‘Wait – Maurice?’
‘Yeah, you’ve heard about him?’
‘I’ve met him. On my first day here, he was visiting the landlady of The Lonely Lad. But hang on, she said the owner was a celebrity? You’re not a celebrity.’
‘No, I’m not. Well, I mean, I’m a little bit well known in the surf world.’
Eighty-Nine
Damage
He goes and sits on a dusty, rattan chair, his hand reaching out to a damaged section of an orange longboard, eyes closed, trying to tune into something.
‘Caleb,’ I say. ‘You’re a surfer? I’ve never seen you surf once. I’ve hardly even seen you swim in the sea.’
When he opens his eyes, they’re soft. Distant.
‘I don’t mess with the ocean anymore.’ He opens his eyes fully and looks confused to see me, as if he was elsewhere for a moment. ‘That’s why I do physio every day.’
I take a breath and then ask the question that I’ve been waiting to ask since I first saw the marks on his back.
‘What happened to you, Caleb?’
His face falls, making him look suddenly older.
‘I wiped out, hit a reef and broke my neck. I was dead for twelve minutes, until another surfer resuscitated me.’
The scars, the neat surgical incisions. At last, it makes sense.
‘Why didn’t you tell me before?’
‘I can’t talk about it – not to anyone. I don’t let my nan talk about it either. It’s the one boundary of mine she actually respects.’
‘It’s too painful to remember…’ I murmur, wanting to reach out and hug him.
‘No, it’s a complete block. Like, my brain won’t let me go there. Which makes it really funny.’
He starts laughing and wipes sweat from his brow.
I don’t see anything in what he’s said that’s remotely funny.

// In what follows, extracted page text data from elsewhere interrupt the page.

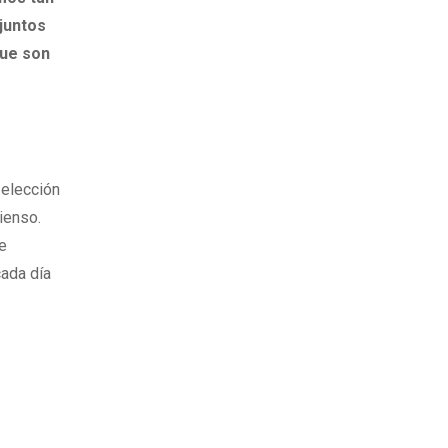
juntos
que son
 elección
pienso.
de
cada día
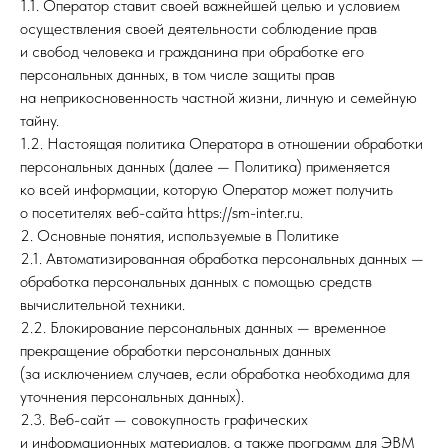
1.1. Оператор ставит своей важнейшей целью и условием
осуществления своей деятельности соблюдение прав
и свобод человека и гражданина при обработке его
персональных данных, в том числе защиты прав
на неприкосновенность частной жизни, личную и семейную
тайну.
1.2. Настоящая политика Оператора в отношении обработки
персональных данных (далее — Политика) применяется
ко всей информации, которую Оператор может получить
о посетителях веб-сайта https://sm-inter.ru.
2. Основные понятия, используемые в Политике
2.1. Автоматизированная обработка персональных данных —
обработка персональных данных с помощью средств
вычислительной техники.
2.2. Блокирование персональных данных — временное
прекращение обработки персональных данных
(за исключением случаев, если обработка необходима для
уточнения персональных данных).
2.3. Веб-сайт — совокупность графических
и информационных материалов, а также программ для ЭВМ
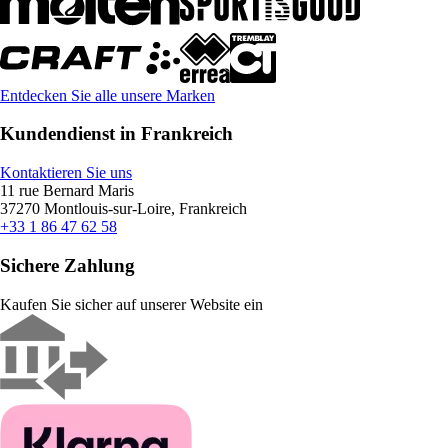
Entdecken Sie alle unsere Marken
Kundendienst in Frankreich
Kontaktieren Sie uns
11 rue Bernard Maris
37270 Montlouis-sur-Loire, Frankreich
+33 1 86 47 62 58
Sichere Zahlung
Kaufen Sie sicher auf unserer Website ein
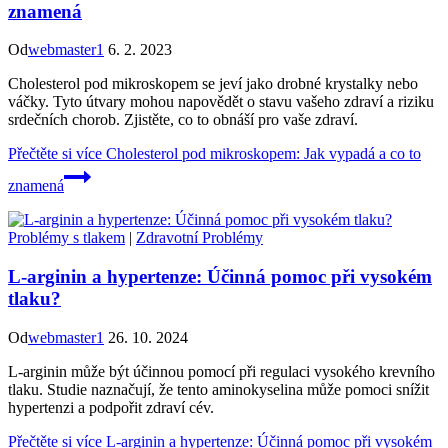
znamená
Od
webmaster1
6. 2. 2023
Cholesterol pod mikroskopem se jeví jako drobné krystalky nebo
váčky. Tyto útvary mohou napovědět o stavu vašeho zdraví a riziku
srdečních chorob. Zjistěte, co to obnáší pro vaše zdraví.
Přečtěte si více
Cholesterol pod mikroskopem: Jak vypadá a co to
znamená
Problémy s tlakem
|
Zdravotní Problémy
L-arginin a hypertenze: Účinná pomoc při vysokém
tlaku?
Od
webmaster1
26. 10. 2024
L-arginin může být účinnou pomocí při regulaci vysokého krevního
tlaku. Studie naznačují, že tento aminokyselina může pomoci snížit
hypertenzi a podpořit zdraví cév.
Přečtěte si více
L-arginin a hypertenze: Účinná pomoc při vysokém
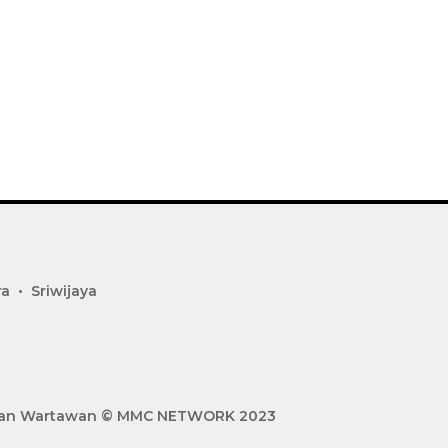
ra
Sriwijaya
gan Wartawan
© MMC NETWORK 2023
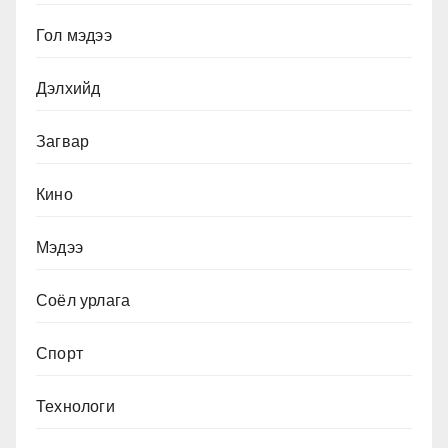
Гол мэдээ
Дэлхийд
Загвар
Кино
Мэдээ
Соёл урлага
Спорт
Технологи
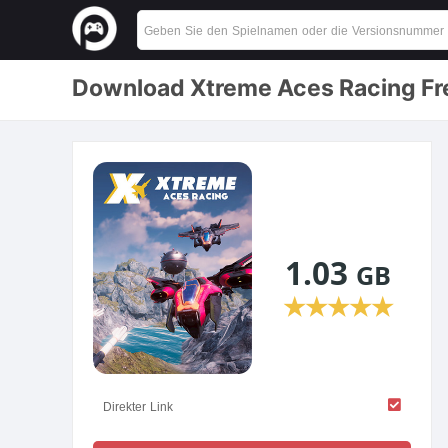
Download Xtreme Aces Racing Fre
1.03
GB
★
★
★
★
★
Direkter Link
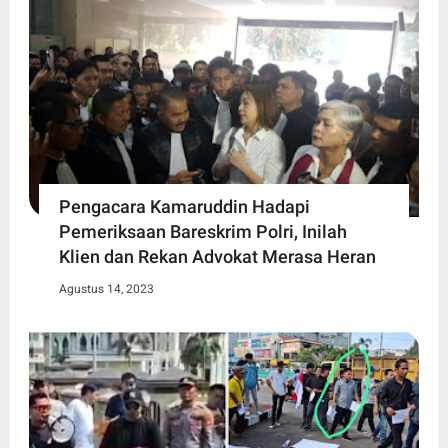
Pengacara Kamaruddin Hadapi
Pemeriksaan Bareskrim Polri, Inilah
Klien dan Rekan Advokat Merasa Heran
Agustus 14, 2023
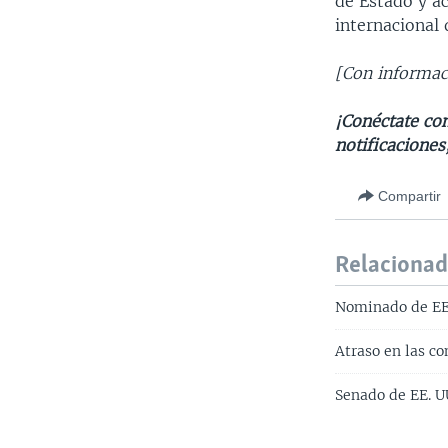
de Estado y a
internacional 
[Con informac
¡Conéctate con
notificaciones
Compartir
Relaciona
Nominado de EE.
Atraso en las c
Senado de EE. U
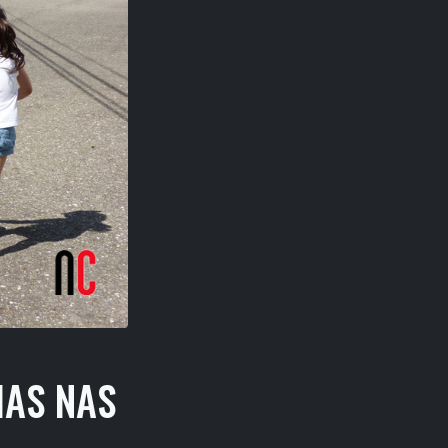
IAS NAS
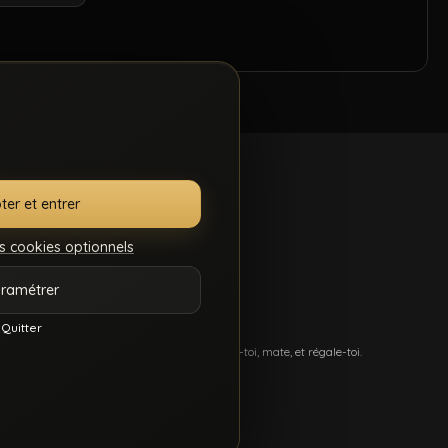
ter et entrer
s cookies optionnels
.S.C.
GÉRER MES
ramétrer
7
COOKIES
Quitter
més, et du sexe hard comme tu kiffes. Pose-toi, mate, et régale-toi.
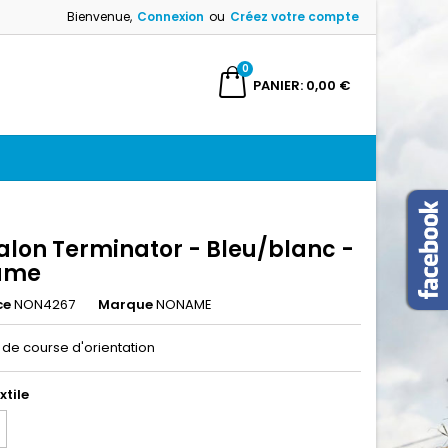
Bienvenue,
Connexion
ou
Créez votre compte
×
×
×
0
ercher
PANIER
0,00 €
n
s
alon Terminator - Bleu/blanc -
ame
ce
NON4267
Marque
NONAME
 de course d'orientation
xtile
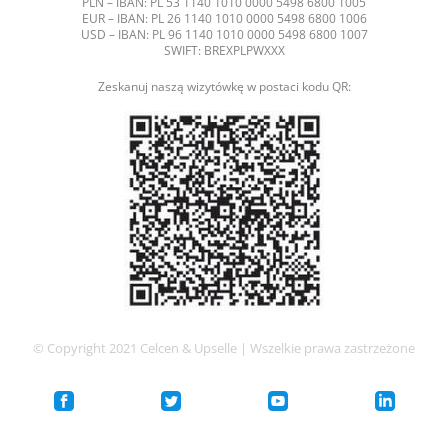
PLN – IBAN: PL 53 1140 1010 0000 5498 6800 1005
EUR – IBAN: PL 26 1140 1010 0000 5498 6800 1006
USD – IBAN: PL 96 1140 1010 0000 5498 6800 1007
SWIFT: BREXPLPWXXX
Zeskanuj naszą wizytówkę w postaci kodu QR:
© Copyright 2021 Celcen & Upselle | Wszelkie prawa zastrzeżone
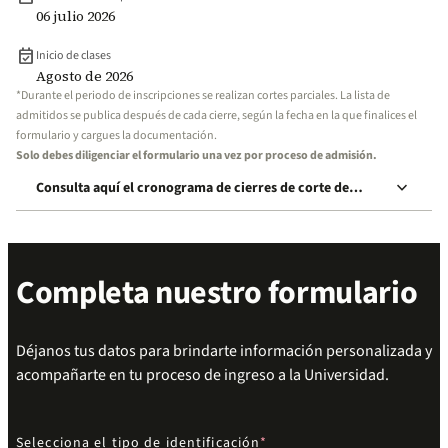
06 julio 2026
event_available
Inicio de clases
Agosto de 2026
*Durante el periodo de inscripciones se realizan cortes parciales. La lista de
admitidos se publica después de cada cierre, según la fecha en la que finalices el
formulario y cargues la documentación.
Solo debes diligenciar el formulario una vez por proceso de admisión.
keyboard_arrow_down
Consulta aquí el cronograma de cierres de corte de
inscripción
Completa nuestro formulario
Déjanos tus datos para brindarte información personalizada y
acompañarte en tu proceso de ingreso a la Universidad.
Selecciona el tipo de identificación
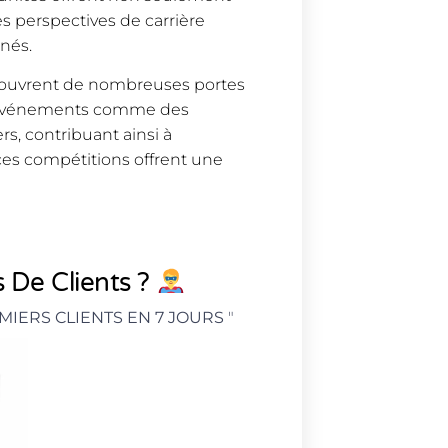
s perspectives de carrière
nés.
s ouvrent de nombreuses portes
es événements comme des
rs, contribuant ainsi à
 ces compétitions offrent une
 De Clients ?
MIERS CLIENTS EN 7 JOURS
"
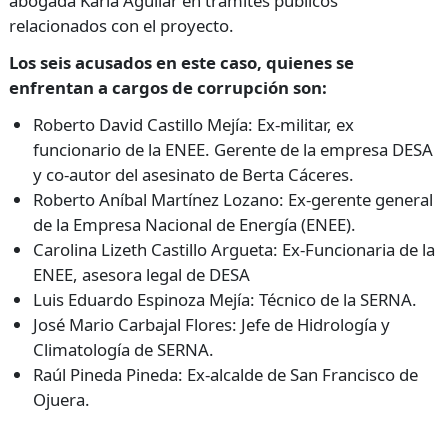
abogada Karla Aguilar en trámites públicos
relacionados con el proyecto.
Los seis acusados en este caso, quienes se
enfrentan a cargos de corrupción son:
Roberto David Castillo Mejía: Ex-militar, ex
funcionario de la ENEE. Gerente de la empresa DESA
y co-autor del asesinato de Berta Cáceres.
Roberto Aníbal Martínez Lozano: Ex-gerente general
de la Empresa Nacional de Energía (ENEE).
Carolina Lizeth Castillo Argueta: Ex-Funcionaria de la
ENEE, asesora legal de DESA
Luis Eduardo Espinoza Mejía: Técnico de la SERNA.
José Mario Carbajal Flores: Jefe de Hidrología y
Climatología de SERNA.
Raúl Pineda Pineda: Ex-alcalde de San Francisco de
Ojuera.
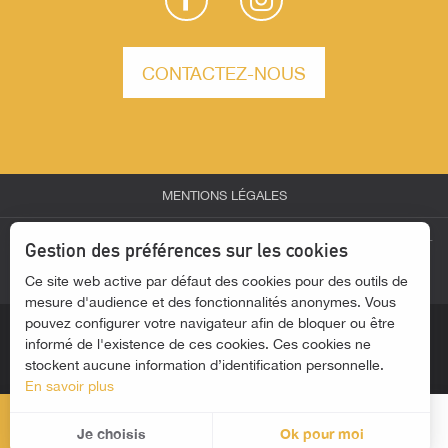
CONTACTEZ-NOUS
MENTIONS LÉGALES
-
-
-
ESPACE PARTENAIRES
ESPACE GROUPES
ESPACE PRESSE
Gestion des préférences sur les cookies
Ce site web active par défaut des cookies pour des outils de
-
ACTUALITÉS
ACCESSIBILITÉ - SITE NON CONFORME
mesure d'audience et des fonctionnalités anonymes. Vous
pouvez configurer votre navigateur afin de bloquer ou être
informé de l'existence de ces cookies. Ces cookies ne
stockent aucune information d’identification personnelle.
En savoir plus
MENU
Je choisis
Ok pour moi
Rec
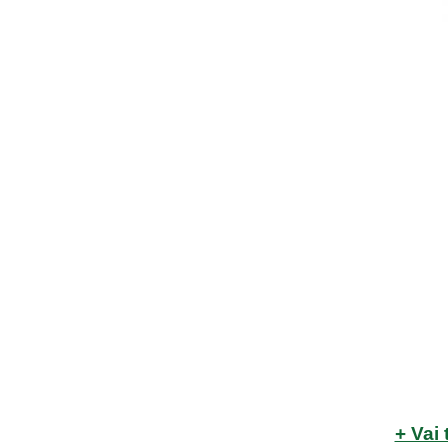
+ Vai 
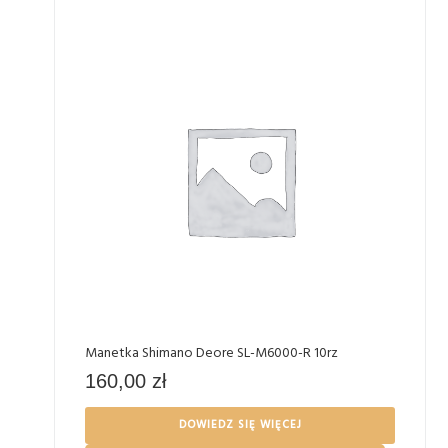
Manetka Shimano Deore SL-M6000-R 10rz
160,00
zł
DOWIEDZ SIĘ WIĘCEJ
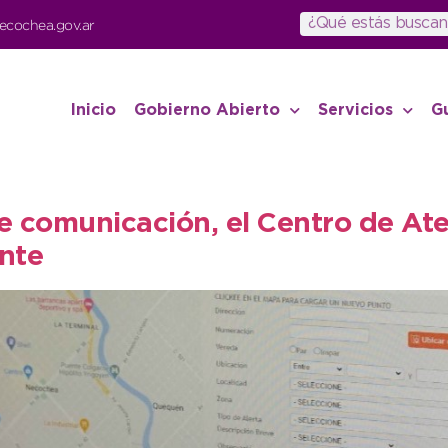
ecochea.gov.ar
Inicio
Gobierno Abierto
Servicios
G
de comunicación, el Centro de At
nte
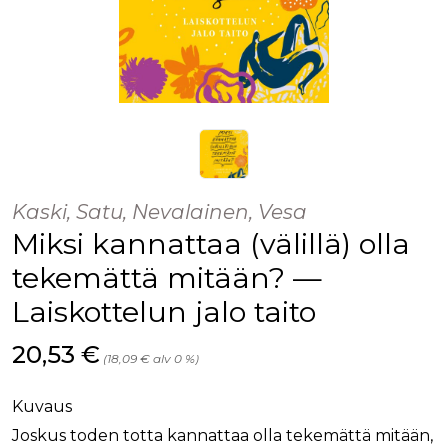
Kaski, Satu, Nevalainen, Vesa
Miksi kannattaa (välillä) olla
tekemättä mitään? —
Laiskottelun jalo taito
Hinta nyt
20,53 €
(18,09 € alv 0 %)
Kuvaus
Joskus toden totta kannattaa olla tekemättä mitään,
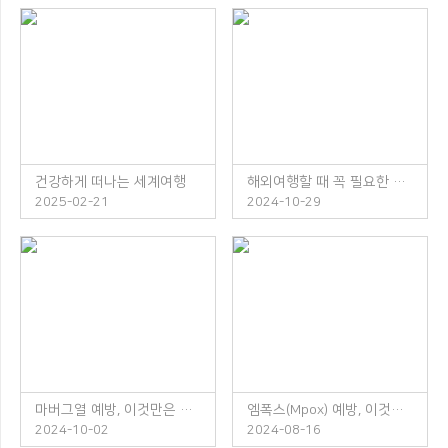
건강하게 떠나는 세계여행
해외여행할 때 꼭 필요한 체크리스트
2025-02-21
2024-10-29
마버그열 예방, 이것만은 꼭 지켜주세요!
엠폭스(Mpox) 예방, 이것만은 꼭 지켜주세요!
2024-10-02
2024-08-16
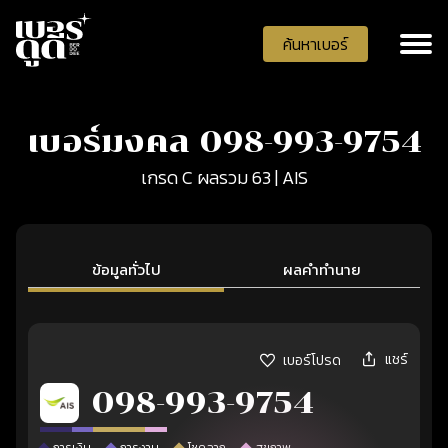
ค้นหาเบอร์
เบอร์มงคล 098-993-9754
เกรด C ผลรวม 63 | AIS
ข้อมูลทั่วไป
ผลคำทำนาย
แชร์
เบอร์โปรด
098-993-9754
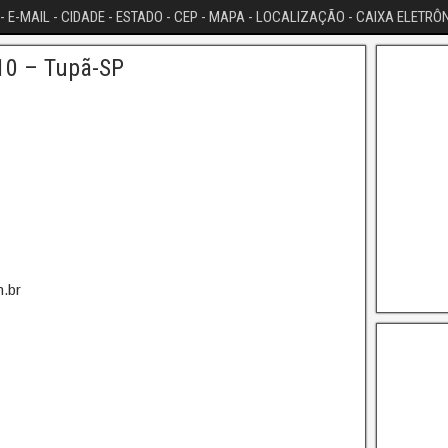
- E-MAIL - CIDADE - ESTADO - CEP - MAPA - LOCALIZAÇÃO - CAIXA ELETRÔ
10 – Tupã-SP
.br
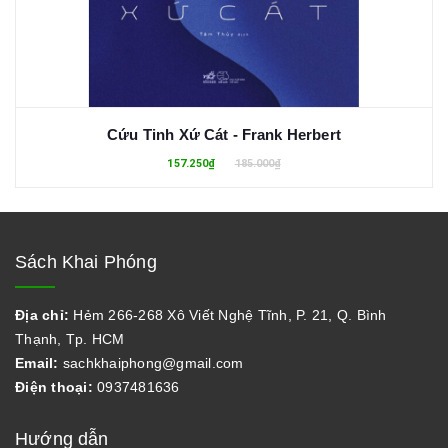
Cứu Tinh Xứ Cát - Frank Herbert
157.250₫
185.000₫
Sách Khai Phóng
Địa chỉ:
Hẻm 266-268 Xô Viết Nghệ Tĩnh, P. 21, Q. Bình
Thạnh, Tp. HCM
Email:
sachkhaiphong@gmail.com
Điện thoại:
0937481636
Hướng dẫn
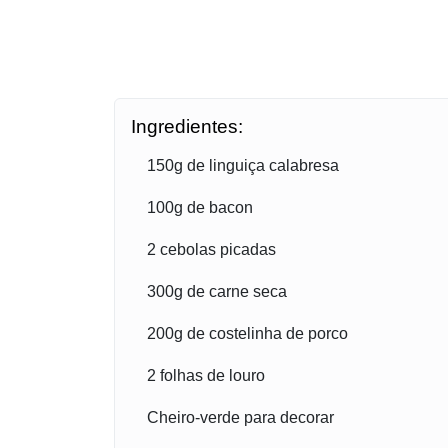
Ingredientes:
150g de linguiça calabresa
100g de bacon
2 cebolas picadas
300g de carne seca
200g de costelinha de porco
2 folhas de louro
Cheiro-verde para decorar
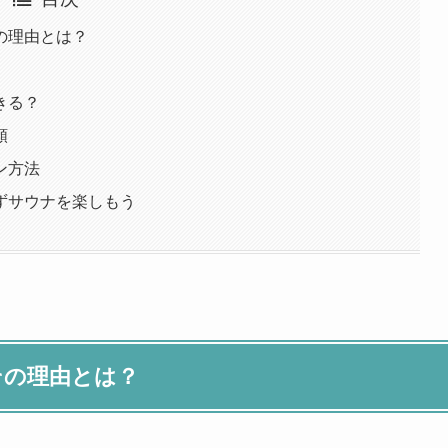
の理由とは？
きる？
類
ン方法
ずサウナを楽しもう
その理由とは？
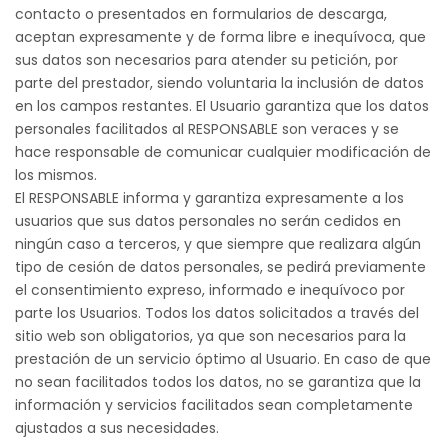
contacto o presentados en formularios de descarga,
aceptan expresamente y de forma libre e inequívoca, que
sus datos son necesarios para atender su petición, por
parte del prestador, siendo voluntaria la inclusión de datos
en los campos restantes. El Usuario garantiza que los datos
personales facilitados al RESPONSABLE son veraces y se
hace responsable de comunicar cualquier modificación de
los mismos.
El RESPONSABLE informa y garantiza expresamente a los
usuarios que sus datos personales no serán cedidos en
ningún caso a terceros, y que siempre que realizara algún
tipo de cesión de datos personales, se pedirá previamente
el consentimiento expreso, informado e inequívoco por
parte los Usuarios. Todos los datos solicitados a través del
sitio web son obligatorios, ya que son necesarios para la
prestación de un servicio óptimo al Usuario. En caso de que
no sean facilitados todos los datos, no se garantiza que la
información y servicios facilitados sean completamente
ajustados a sus necesidades.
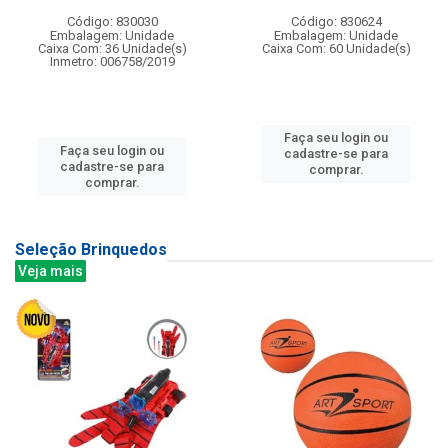
Código: 830030
Código: 830624
Embalagem: Unidade
Embalagem: Unidade
Caixa Com: 36 Unidade(s)
Caixa Com: 60 Unidade(s)
Inmetro: 006758/2019
Faça seu login ou
Faça seu login ou
cadastre-se para
cadastre-se para
comprar.
comprar.
Seleção Brinquedos
Veja mais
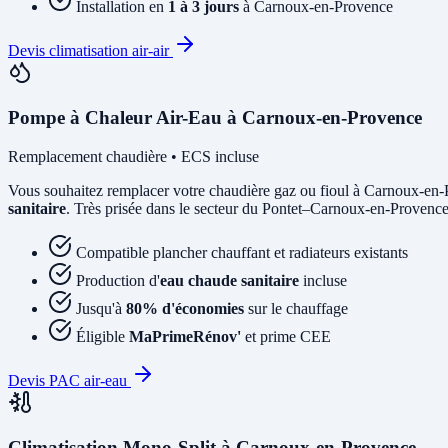
Installation en
1 à 3 jours
à Carnoux-en-Provence
Devis climatisation air-air
Pompe à Chaleur Air-Eau à Carnoux-en-Provence
Remplacement chaudière • ECS incluse
Vous souhaitez remplacer votre chaudière gaz ou fioul à Carnoux-en
sanitaire
. Très prisée dans le secteur du Pontet–Carnoux-en-Provence p
Compatible plancher chauffant et radiateurs existants
Production d'
eau chaude sanitaire
incluse
Jusqu'à
80% d'économies
sur le chauffage
Éligible
MaPrimeRénov'
et prime CEE
Devis PAC air-eau
Climatisation Mono-Split à Carnoux-en-Provence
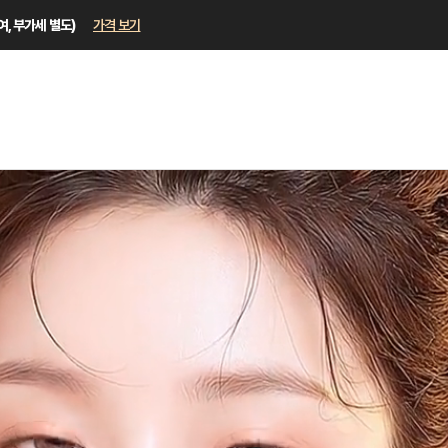
, 부가세 별도)
가격 보기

‘I don’t understand. Are you feeling okay, Caleb?’
His chin shoots up and I see the wounded animal within him, alert to danger.
‘My brain was affected but I’m not crazy. I was just trying to remember.’
‘Remember what?’
‘Why I agreed to write eighty thousand words on how I ruined my life.’
*
I feel myself startle.
‘That’s why I got all my boards out of storage and brought them with me when I moved back to Loor.’